Pourtant, le processus politique n’a pas encore abouti, malgré les efforts de George Mitchell. Il reste décalé par rapport aux efforts financiers des donateurs, et notamment de l’Union européenne, qui pourvoit à plus de 50 % de l’aide à la Palestine. Or, les modérés des deux camps et les bailleurs de fonds ont besoin, pour poursuivre leurs efforts, d’être récompensés par l’ouverture d’une réelle perspective politique.
L’Europe n’a cessé de travailler dans ce sens, en liaison avec Palestiniens et Israéliens, et étroitement avec les Etats-Unis. Notre rencontre, en compagnie de Catherine Ashton, avec George Mitchell à Bruxelles le 12 janvier en témoigne. L’adoption le 8 décembre 2009 par le Conseil des affaires étrangères de conclusions ambitieuses sur le Proche-Orient également.
L’Europe doit maintenant prendre ses responsabilités. Elle ne doit pas se cantonner dans une posture de rappel, nécessaire mais souvent incantatoire, des irréductibles contours du règlement final : sécurité absolue pour Israël, reconnaissance le moment venu d’un Etat palestinien, sur la base des lignes de 1967 avec des échanges de territoires et avec Jérusalem comme capitale des deux Etats.
L’Europe doit aujourd’hui avancer en proposant des garanties, politiques, sécuritaires, financières, pour aider Israéliens et Palestiniens à surmonter les "risques de la paix". Ce conflit interminable doit être réglé. L’Union européenne doit y jouer son rôle non seulement parce qu’elle est l’amie d’Israël et de l’Autorité palestinienne, mais surtout parce qu’il en va de sa sécurité à long terme : dans cette région, d’autres menaces autrement plus préoccupantes exploitent l’impasse palestinienne à des fins de propagande et de diversion politique.
Le temps est donc venu de donner des assurances aux parties sur le caractère irréversible du processus que l’Europe souhaite engager.
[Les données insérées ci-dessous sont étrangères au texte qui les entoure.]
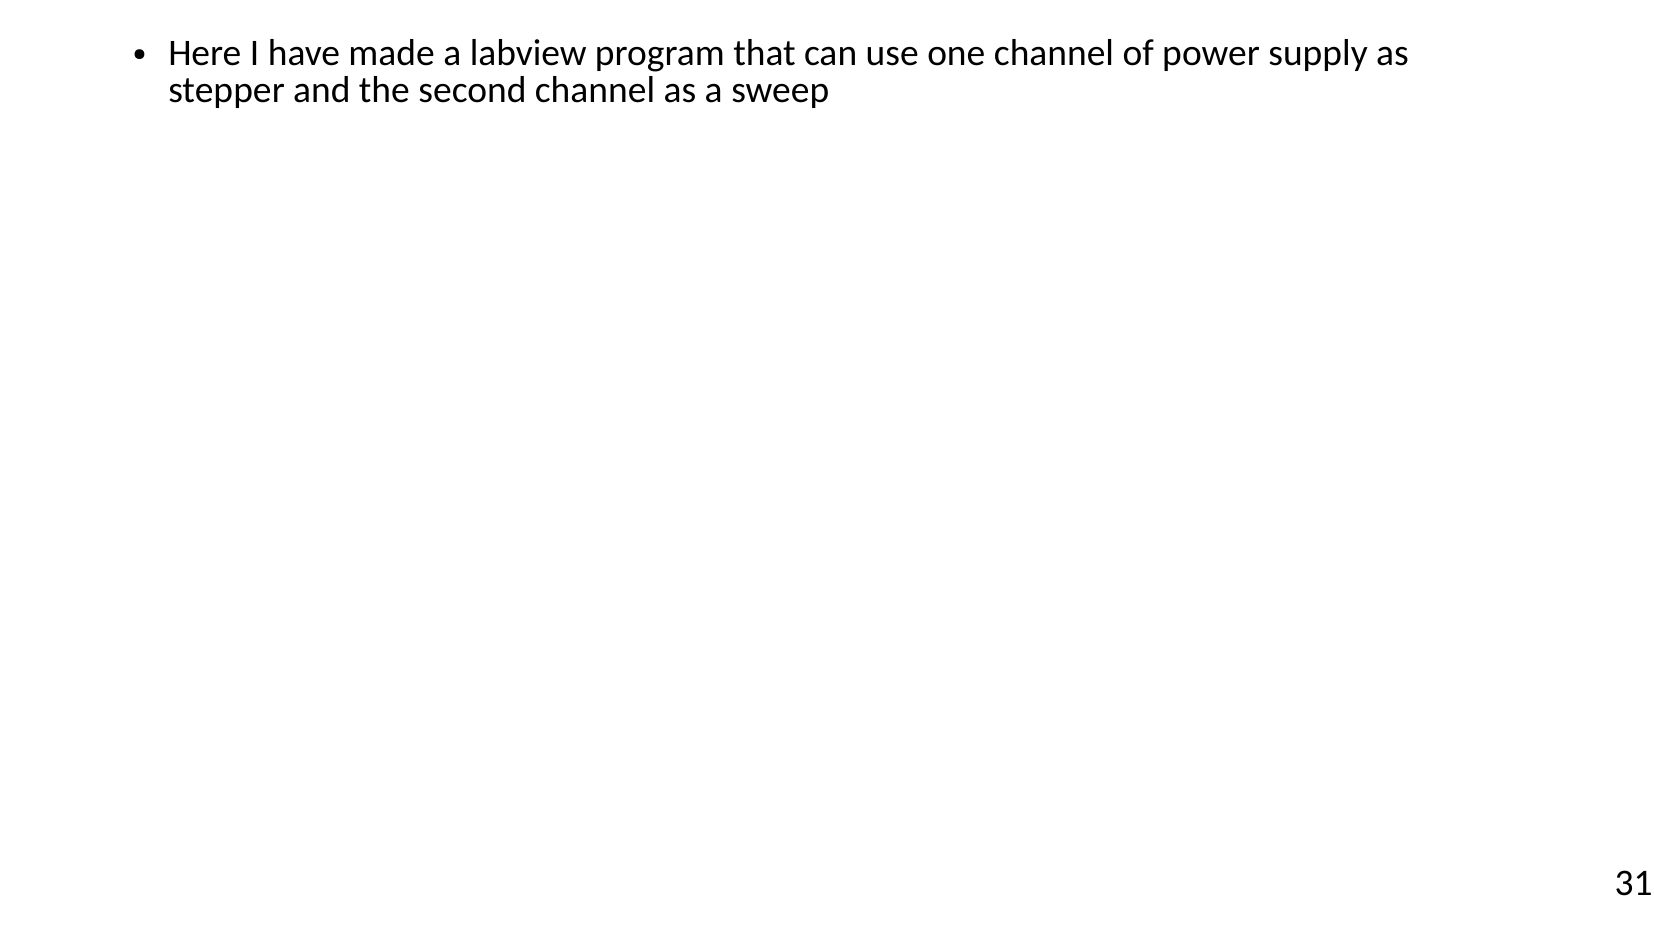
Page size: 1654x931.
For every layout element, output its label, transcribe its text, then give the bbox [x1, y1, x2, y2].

text_box <number> [1479, 860, 1654, 931]
text_box Here I have made a labview program that can use one channel of power supply as stepper and the second channel as a sweep [118, 29, 1447, 120]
Au peuple israélien, il faut l’assurance que sa sécurité et son identité juive seront garanties ; au peuple palestinien, il faut la certitude de recouvrer la dignité en gagnant le droit de vivre dans un Etat viable, démocratique et indépendant.
Plus de temps à perdre
Pour réussir ce défi, l’Europe doit travailler avec ses partenaires du Quartet pour la paix, les Etats-Unis, la Russie et les Nations unies, et le Comité de suivi de la Ligue arabe, qui comprend plusieurs pays arabes importants, comme l’Egypte ou la Jordanie. Elle pourra également s’appuyer sur la contribution que représente l’initiative arabe de paix.
Nous devons proposer, au-delà des "discussions de proximité" aujourd’hui nécessaires mais insuffisantes, un calendrier de négociations limité, sur l’ensemble des questions du statut final (sécurité, frontières, eau, réfugiés, Jérusalem) et un mécanisme d’encadrement sérieux, qui tirerait les leçons des erreurs du passé.
Dès maintenant, l’Europe pourrait promouvoir, sur le terrain, des mesures de confiance audacieuses aux deux parties afin d’aider simultanément cette relance de la négociation qui doit se produire tout de suite. Elle pourrait aussi accueillir une conférence au sommet pour la paix permettant de conforter et d’encadrer cette dynamique, et d’encourager la reprise des contacts pour une paix définitive entre la Syrie et le Liban et Israël.
A l’issue, l’Europe, comme elle s’y est déjà engagée, reconnaîtrait collectivement l’Etat palestinien pour que la Palestine devienne enfin un membre à part entière de la communauté des nations, vivant en paix et en sécurité à côté de l’Etat d’Israël.
L’année prochaine marquera le 20e anniversaire de la conférence de paix de Madrid, où les négociations de paix ont démarré. Il n’y a plus de temps à perdre. L’Europe doit ouvrir la voie. C’est le message essentiel qui a été transmis au président Abbas, lors de sa visite à Paris, les 21 et 22 février.